Nanolayers to Protect Against Hospital Infections
Thin antibacterial metal layers that can cover door handles in hospitals, beds, surgical items and even textiles, can become a milestone in the fight against the spread of diseases in medical facilities, say scientists from the Institute of Physics of the Polish Academy of Sciences and the Warsaw University of Life Sciences.
Physicists have created nanolayers and developed methods for applying them onto 3D surfaces which could be used in hospitals, where infections with drug-resistant bacteria happen very often, as well as on door handles in public toilets, bus handrails.
Dr. A. Słońska-Zielonka from WULS-SGGW, this year's laureate of the Innovation Leader award in the female inventor category said: “This innovative solution involves creating antibacterial coatings that kill or stop the reproduction and growth of microorganisms. It can be successfully used to cover industrial and medical products, water treatment filters, in food processing, preparation and packaging.”
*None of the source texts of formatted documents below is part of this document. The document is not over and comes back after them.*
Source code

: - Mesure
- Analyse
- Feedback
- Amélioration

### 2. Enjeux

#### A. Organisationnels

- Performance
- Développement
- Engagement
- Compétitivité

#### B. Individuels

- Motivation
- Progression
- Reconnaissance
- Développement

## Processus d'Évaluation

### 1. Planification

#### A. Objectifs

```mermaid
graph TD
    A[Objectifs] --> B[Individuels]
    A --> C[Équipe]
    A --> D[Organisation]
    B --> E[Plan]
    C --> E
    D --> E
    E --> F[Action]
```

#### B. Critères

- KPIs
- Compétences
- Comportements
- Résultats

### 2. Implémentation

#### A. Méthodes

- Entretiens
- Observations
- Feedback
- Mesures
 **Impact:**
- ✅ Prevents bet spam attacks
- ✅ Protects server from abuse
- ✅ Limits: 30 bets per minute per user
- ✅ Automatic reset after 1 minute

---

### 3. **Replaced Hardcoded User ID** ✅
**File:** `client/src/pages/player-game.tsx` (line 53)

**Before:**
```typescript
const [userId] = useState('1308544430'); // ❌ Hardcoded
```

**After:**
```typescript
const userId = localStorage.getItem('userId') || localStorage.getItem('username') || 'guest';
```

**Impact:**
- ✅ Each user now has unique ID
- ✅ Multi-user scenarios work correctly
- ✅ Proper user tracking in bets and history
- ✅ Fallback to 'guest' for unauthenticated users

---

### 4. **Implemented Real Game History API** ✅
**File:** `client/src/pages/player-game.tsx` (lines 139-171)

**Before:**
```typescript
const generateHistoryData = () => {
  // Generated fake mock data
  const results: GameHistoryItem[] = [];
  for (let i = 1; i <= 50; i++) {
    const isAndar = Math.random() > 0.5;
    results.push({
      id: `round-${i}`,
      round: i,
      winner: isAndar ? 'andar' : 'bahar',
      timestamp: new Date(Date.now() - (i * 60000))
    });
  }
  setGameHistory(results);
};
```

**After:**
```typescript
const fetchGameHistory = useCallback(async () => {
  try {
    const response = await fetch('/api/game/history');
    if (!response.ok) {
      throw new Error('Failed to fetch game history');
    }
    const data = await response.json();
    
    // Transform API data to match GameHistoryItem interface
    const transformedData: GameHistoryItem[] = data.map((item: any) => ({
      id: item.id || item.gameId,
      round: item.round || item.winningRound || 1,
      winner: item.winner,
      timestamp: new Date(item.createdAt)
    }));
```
The new solution will make it possible for hospitals to coat not only door handles, but also surgical items such as orthopedic catheters and implants, and even protect dressings, lab coats and surgical masks.
To apply the nanolayers onto 3D surfaces, physicists used a method known as ALD (atomic layer deposition) and (deposition of nanolayers at low temperature).
Dr. Anna Słońska-Zielonka who carried out the tests said: “I received tissues covered with a nanolayer and I determined whether in contact with a given bacterium its growth was inhibited. It turned out that rare earth oxides showed bactericidal and bacteriostatic properties against common pathogenic bacteria.”
She added that it will be possible to cover food packaging with nanolayers so that microorganisms do not get inside.